Zimą jego drużynę opuścił rezerwowy bramkarz Dawid Migdał. Po zakończeniu kontraktu przeniósł się do Sokoła Kocmyrzów. Tam trenuje też Szymon Pietrzyk, przy czym w przypadku jego transferu kluby muszą się porozumieć. - Zdecydował się odejść, zadeklarował, że nie będzie grał w Hutniku - informuje szkoleniowiec.

Brak Pietrzyka, przy możliwym braku Kędziory na wiosnę oznaczałby stratę dwóch defensywnych pomocników. - Na tej pozycji sprawdziłem w dwóch ostatnich sparingach Mateusza Reczulskiego.

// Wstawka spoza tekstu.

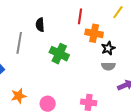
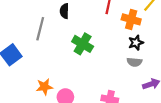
orange cross: (94, 33) -> (131, 19), moved
orange star: (19, 96) -> (44, 87), moved

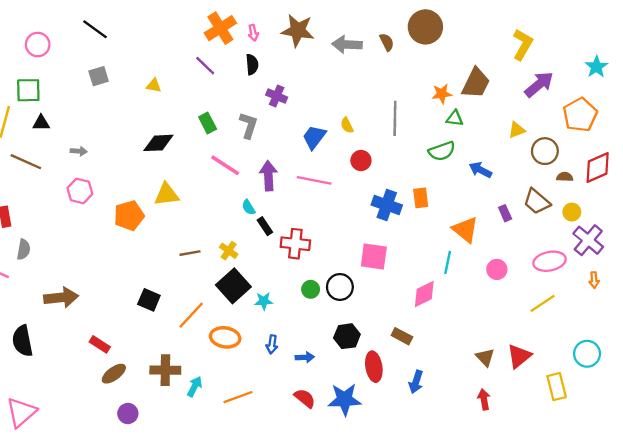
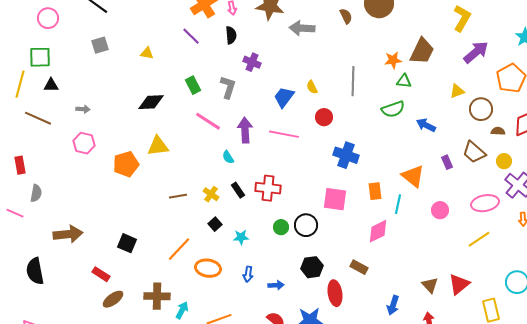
gray arrow: (347, 45) -> (302, 28), moved
orange rectangle: (421, 198) -> (375, 191), moved
black rectangle: (265, 226) -> (238, 190), moved
black square: (233, 286) -> (215, 224), size x0.5
black square: (149, 300) -> (127, 243), moved
blue arrow: (416, 382) -> (393, 305), moved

Jak na początki w tej roli, wypadł bardzo dobrze. Ale oprócz niego nie mamy innej opcji, gdyby okazało się, że Kędziorę czeka dłuższa pauza. Dlatego w połowie przyszłego tygodnia może okazać się, że będziemy szybko szukać zawodnika na pozycję numer sześć - przyznaje Janiczak.

Chce też pozyskać bramkarza i nie ustaje w poszukiwaniach środkowego napastnika. W sparingu z Garbarnią testowany był Rafał Michalik z KS Wiązownica, ale Hutnik z niego zrezygnował. - Jeszcze przyjedzie do nas jeden chłopak na testy - nie ukrywa trener nowohuckiej drużyny.